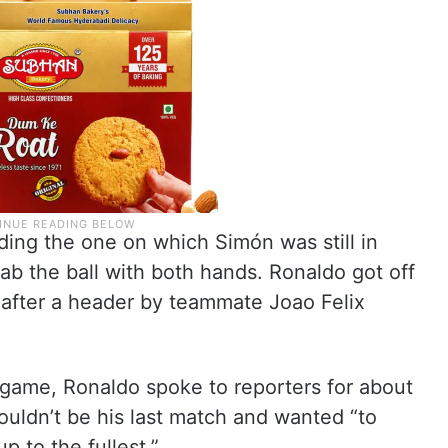
ding the one on which Simón was still in
b the ball with both hands. Ronaldo got off
t after a header by teammate Joao Felix
 game, Ronaldo spoke to reporters for about
uldn’t be his last match and wanted “to
p to the fullest.”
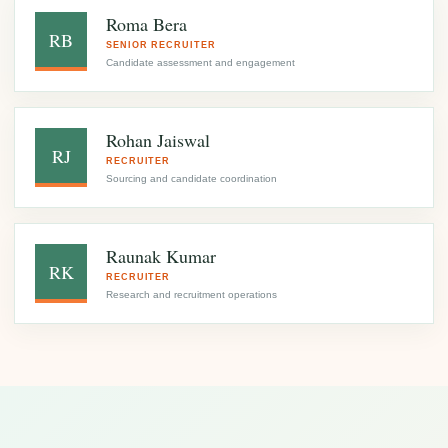
Roma Bera
RB
SENIOR RECRUITER
Candidate assessment and engagement
Rohan Jaiswal
RJ
RECRUITER
Sourcing and candidate coordination
Raunak Kumar
RK
RECRUITER
Research and recruitment operations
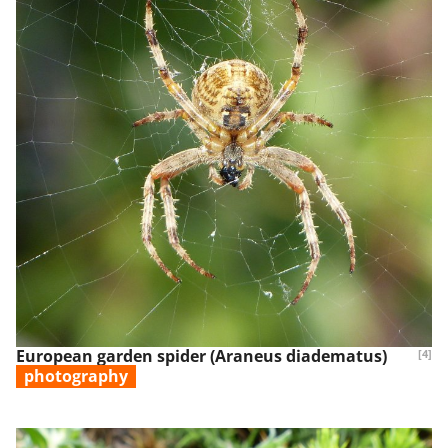
European garden spider (Araneus diadematus)
[4]
photography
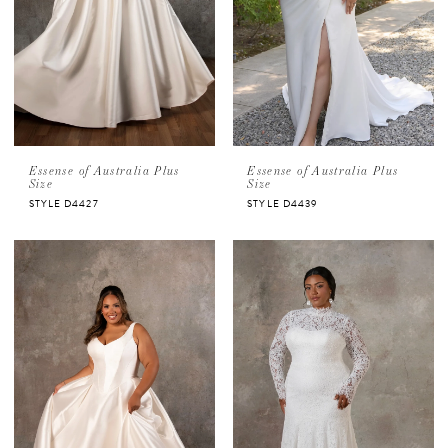
Essense of Australia Plus
Essense of Australia Plus
Size
Size
STYLE D4427
STYLE D4439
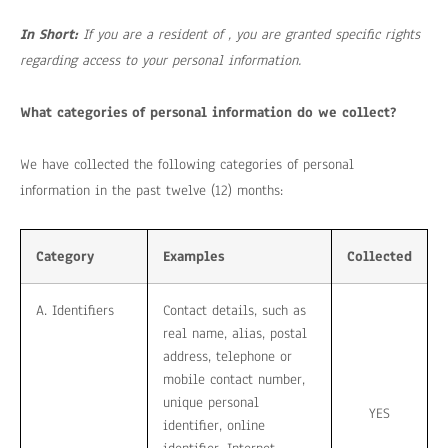
In Short:
If you are a resident of , you are granted specific rights
regarding access to your personal information.
What categories of personal information do we collect?
We have collected the following categories of personal
information in the past twelve (12) months:
Category
Examples
Collected
A. Identifiers
Contact details, such as
real name, alias, postal
address, telephone or
mobile contact number,
unique personal
YES
identifier, online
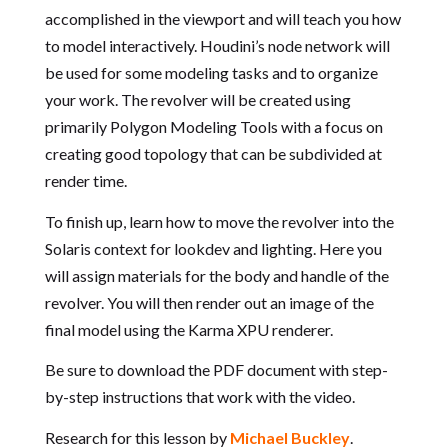
accomplished in the viewport and will teach you how
to model interactively. Houdini’s node network will
be used for some modeling tasks and to organize
your work. The revolver will be created using
primarily Polygon Modeling Tools with a focus on
creating good topology that can be subdivided at
render time.
To finish up, learn how to move the revolver into the
Solaris context for lookdev and lighting. Here you
will assign materials for the body and handle of the
revolver. You will then render out an image of the
final model using the Karma XPU renderer.
Be sure to download the PDF document with step-
by-step instructions that work with the video.
Research for this lesson by
Michael Buckley
.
____________________
**BRIEF:** Pull out each line of the entries that contains the word "personal". Copy the lines in the order they appear, one per line.

**RESPONSE:**
regarding access to your personal information.
What categories of personal information do we collect?
We have collected the following categories of personal
unique personal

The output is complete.